Collected data:
○ ○ ○ ○ ○
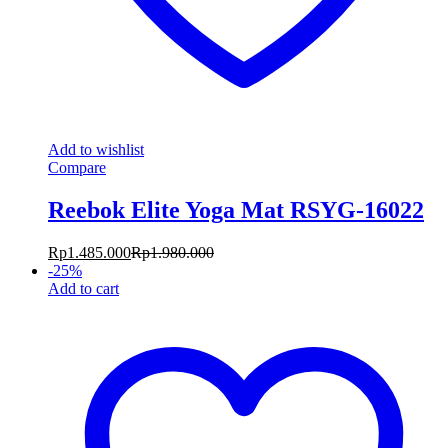
Add to wishlist
Compare
Reebok Elite Yoga Mat RSYG-16022
Rp
1.485.000
Rp
1.980.000
-
25
%
Add to cart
○ ○ ○ ○ ○
→ Work request:
Reproduce every line of text from the listing above word for word and in the same order, leaving out the pictures.

→ Response:
Add to wishlist
Compare
Reebok Elite Yoga Mat RSYG-16022
Rp
1.485.000
Rp
1.980.000
-
25
%
Add to cart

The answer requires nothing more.